The Buried Giant by Kazuo Ishiguro
Elderly Britons Axl and Beatrice are a devoted couple who decide to leave their cave dwelling to go on a journey to visit their son in another village. Why leave now? Beatrice is clearly upset at losing the privilege of a candle in their room at night, and would like advice for a pain in her side. We gradually learn that there is a mist of forgetfulness throughout the land. What secrets are Axl and Beatrice forgetting, and is there a valid reason for the mist? Axl begins to worry that Beatrice will stop loving him if she remembers their past, and they both wonder if their long-lost son will welcome their visit. Traveling slowly, they encounter wonders, terrors, and adventures, but the pacing never increases in this dreamlike fable for grown-ups, set in the fifth or sixth century, decades after the death of Arthur, a leader of the Britons. There is an uneasy peace between the Celtic Britons and the Saxon invaders. In a Saxon village, Axl and Beatrice hear of a boy stolen by ogres. Edwin is rescued by Wistan, and the four journey together for a while. Wistan, a Saxon warrior, is determined to find and slay the dragon Querig, but elderly knight Gawain claims that quest for himself. A leisurely read, this is a beautiful portrait of an elderly couple and their quest to remember their past, no matter what happens.

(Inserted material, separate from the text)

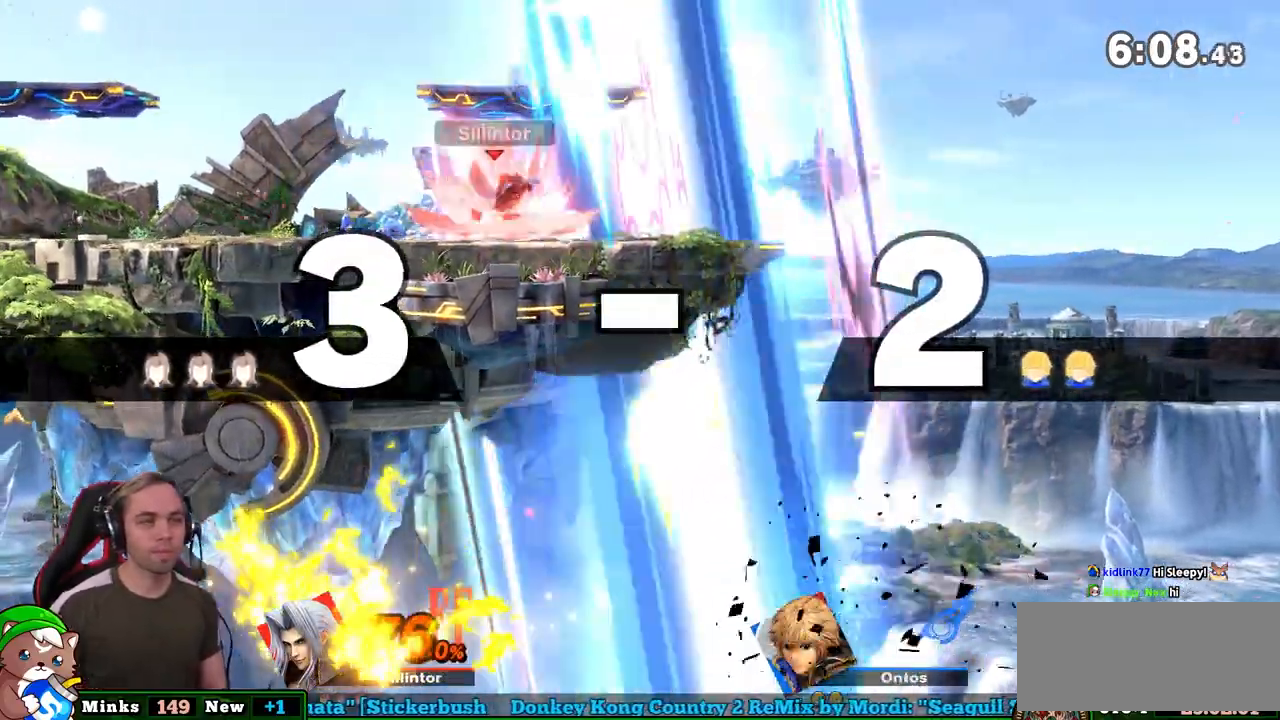
{"buttons": [], "left_stick": "center", "right_stick": "center", "events": [[83, "left_stick", "left"], [217, "left_stick", "center"], [283, "left_stick", "left"], [400, "left_stick", "center"]]}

Good Morning, Midnight by Lily Brooks-Dalton
A beautiful book about isolation and connectedness at what may be the end of the world. Astronomer Augustine, in his seventies, is the last scientist left at an observatory on Ellesemere Island, in the Canadian high arctic. It’s midnight all the time in the Arctic winter, but that also makes for spectacular views of the Northern Lights. After a rumor of war, when the other scientists were evacuated, he finds young Iris hiding in the observatory. Augustine has always put his career first and his relationships with his colleagues and family a distant second, so it’s a big adjustment to relate to the mostly silent girl. Together, they wait for spring and sunrise to arrive, and then journey to a well-stocked camp at Lake Hazen. During the long arctic nights and later the long summer days, Augustine scans the radio bands, looking to connect with someone, anyone else. Eventually he hears the voice of Sully, an astronaut in the spaceship Aether, on the way home from a voyage to Jupiter and its moons. Sully has also put her family second in her quest for the stars, and she and her shipmates are haunted by the continued radio silence from Mission Control. Augustine has two bouts with fever, and suffers from arthritis. He worries about what will happen to Iris, but doesn’t seem that interested in the rest of the world, unlike the crew on Aether, anxious about what they will find as they approach earth, and how to live in a world gone dark and quiet. This is one of those novels likely to stay with the reader well after the book is finished, with vividly drawn settings, complex characters, and thought-provoking scenarios. Readalikes include Station Eleven by Hilary St. John Mandel, and The Snow Child, by Eowyn Ivey, although these two books are very different from each other.